++++ Text passage ++++

In the past weeks, much attention has gone toward the possibility of tensions with Iran spilling over into cyberspace. But the reality is that cyber warfare with Iran is already more than a decade old. The question is not, “Could it happen?” but instead, “What will the next chapter bring?”
The origin of a cyberwar with Iran can be traced back to the 2009 Stuxnet attack on Iran’s Natanz uranium enrichment plant which disrupted its development of nuclear weapons. The attack has largely been attributed to Israel and the United States. Since that time, Iran, which presently does not have the sophisticated cyberwarfare capabilities of the United States, Russia and China, has nonetheless vastly expanded its cyberwarfare program.
In 2012 and 2013, Iranian hackers attacked large American banks such as Bank of America, JP Morgan Chase, Wells Fargo and Citigroup through a denial-of-service attack that temporarily took their computers offline. A denial-of-service attack renders a website inoperable by flooding it with excessive traffic. Seven Iranians were indicted by a New York grand jury for these attacks.
Also in 2013, Iranians hacked into the control system of a New York dam. In 2014, Iranian hackers attacked the computers of the Las Vegas Sands Corp. whose CEO, Sheldon Adelson is a vocal supporter of Israel who has advocated for a hard line against Iran.
In 2018 nine Iranians were indicted on charges related to the hacking of hundreds of universities and companies in an effort to steal data. And in 2019 Iranian hackers attacked 30,000 computers at Saudi Aramco, the world’s largest oil company, destroying data and temporarily halting half of Saudi Arabia’s oil production. According to the Defense Department’s Cyber Command, Iran has surreptitiously been probing a wide swath of American infrastructure such as the electric grid as well as government and corporate computer networks.

++++ Supplied records ++++

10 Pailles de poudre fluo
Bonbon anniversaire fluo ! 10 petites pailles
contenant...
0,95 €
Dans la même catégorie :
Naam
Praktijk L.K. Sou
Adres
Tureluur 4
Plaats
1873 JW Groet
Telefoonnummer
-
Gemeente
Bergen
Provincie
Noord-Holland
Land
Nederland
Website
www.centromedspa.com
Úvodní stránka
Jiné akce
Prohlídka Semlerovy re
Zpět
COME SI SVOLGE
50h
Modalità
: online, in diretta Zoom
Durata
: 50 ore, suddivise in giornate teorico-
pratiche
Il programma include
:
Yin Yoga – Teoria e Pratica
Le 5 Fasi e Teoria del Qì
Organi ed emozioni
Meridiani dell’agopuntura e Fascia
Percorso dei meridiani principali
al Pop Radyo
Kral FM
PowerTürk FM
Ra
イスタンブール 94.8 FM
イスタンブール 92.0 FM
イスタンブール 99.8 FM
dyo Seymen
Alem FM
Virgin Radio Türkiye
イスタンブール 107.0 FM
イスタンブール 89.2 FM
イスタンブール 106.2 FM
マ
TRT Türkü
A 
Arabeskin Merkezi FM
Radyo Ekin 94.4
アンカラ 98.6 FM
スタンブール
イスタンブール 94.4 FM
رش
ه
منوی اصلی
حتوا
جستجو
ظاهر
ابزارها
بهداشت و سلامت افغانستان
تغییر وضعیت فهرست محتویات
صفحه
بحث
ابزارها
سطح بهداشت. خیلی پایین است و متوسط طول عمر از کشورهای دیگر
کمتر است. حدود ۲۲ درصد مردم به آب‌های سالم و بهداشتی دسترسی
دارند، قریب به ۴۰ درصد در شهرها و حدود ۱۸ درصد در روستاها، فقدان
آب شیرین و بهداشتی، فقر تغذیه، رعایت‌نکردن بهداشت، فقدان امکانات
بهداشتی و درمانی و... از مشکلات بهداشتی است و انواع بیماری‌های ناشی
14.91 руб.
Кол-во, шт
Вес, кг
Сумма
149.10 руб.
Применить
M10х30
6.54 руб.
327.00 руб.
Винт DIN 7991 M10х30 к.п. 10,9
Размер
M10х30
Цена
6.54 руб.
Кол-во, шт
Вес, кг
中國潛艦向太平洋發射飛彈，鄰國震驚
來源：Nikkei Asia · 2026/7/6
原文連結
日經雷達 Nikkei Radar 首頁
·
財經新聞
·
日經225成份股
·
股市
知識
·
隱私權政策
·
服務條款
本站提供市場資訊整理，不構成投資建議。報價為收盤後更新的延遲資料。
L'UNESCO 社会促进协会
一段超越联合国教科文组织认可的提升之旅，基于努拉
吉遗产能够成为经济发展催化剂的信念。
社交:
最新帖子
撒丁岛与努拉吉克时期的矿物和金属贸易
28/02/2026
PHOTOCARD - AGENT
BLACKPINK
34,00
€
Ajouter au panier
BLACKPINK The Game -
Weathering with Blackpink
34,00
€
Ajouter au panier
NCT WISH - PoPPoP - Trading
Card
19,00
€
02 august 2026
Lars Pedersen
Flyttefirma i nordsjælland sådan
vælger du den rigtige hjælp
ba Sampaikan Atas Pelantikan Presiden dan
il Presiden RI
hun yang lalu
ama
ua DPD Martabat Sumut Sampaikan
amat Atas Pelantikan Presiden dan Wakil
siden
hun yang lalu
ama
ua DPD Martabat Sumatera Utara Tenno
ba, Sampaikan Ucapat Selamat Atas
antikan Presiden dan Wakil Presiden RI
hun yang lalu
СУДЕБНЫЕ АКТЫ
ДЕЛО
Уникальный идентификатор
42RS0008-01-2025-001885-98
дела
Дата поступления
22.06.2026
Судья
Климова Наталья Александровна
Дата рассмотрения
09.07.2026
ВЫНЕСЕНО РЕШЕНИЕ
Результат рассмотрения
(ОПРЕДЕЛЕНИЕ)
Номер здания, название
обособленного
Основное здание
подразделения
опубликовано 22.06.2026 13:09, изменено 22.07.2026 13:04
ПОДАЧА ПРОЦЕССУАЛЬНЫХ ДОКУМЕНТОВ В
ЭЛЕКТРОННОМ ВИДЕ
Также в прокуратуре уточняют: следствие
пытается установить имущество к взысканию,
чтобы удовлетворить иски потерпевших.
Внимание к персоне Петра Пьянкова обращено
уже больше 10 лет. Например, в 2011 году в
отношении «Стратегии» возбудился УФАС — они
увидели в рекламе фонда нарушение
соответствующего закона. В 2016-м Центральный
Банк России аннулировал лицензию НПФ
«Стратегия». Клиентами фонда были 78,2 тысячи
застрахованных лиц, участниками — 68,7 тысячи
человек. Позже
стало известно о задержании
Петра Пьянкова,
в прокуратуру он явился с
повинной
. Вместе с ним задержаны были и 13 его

++++

**What you should do**.
Retype the stretch of the cyberwar text from "In 2018 nine" through "corporate computer networks." with no changes. The items are separate material and have nothing to do with the cyberwar text.

**The answer**.
In 2018 nine Iranians were indicted on charges related to the hacking of hundreds of universities and companies in an effort to steal data. And in 2019 Iranian hackers attacked 30,000 computers at Saudi Aramco, the world’s largest oil company, destroying data and temporarily halting half of Saudi Arabia’s oil production. According to the Defense Department’s Cyber Command, Iran has surreptitiously been probing a wide swath of American infrastructure such as the electric grid as well as government and corporate computer networks.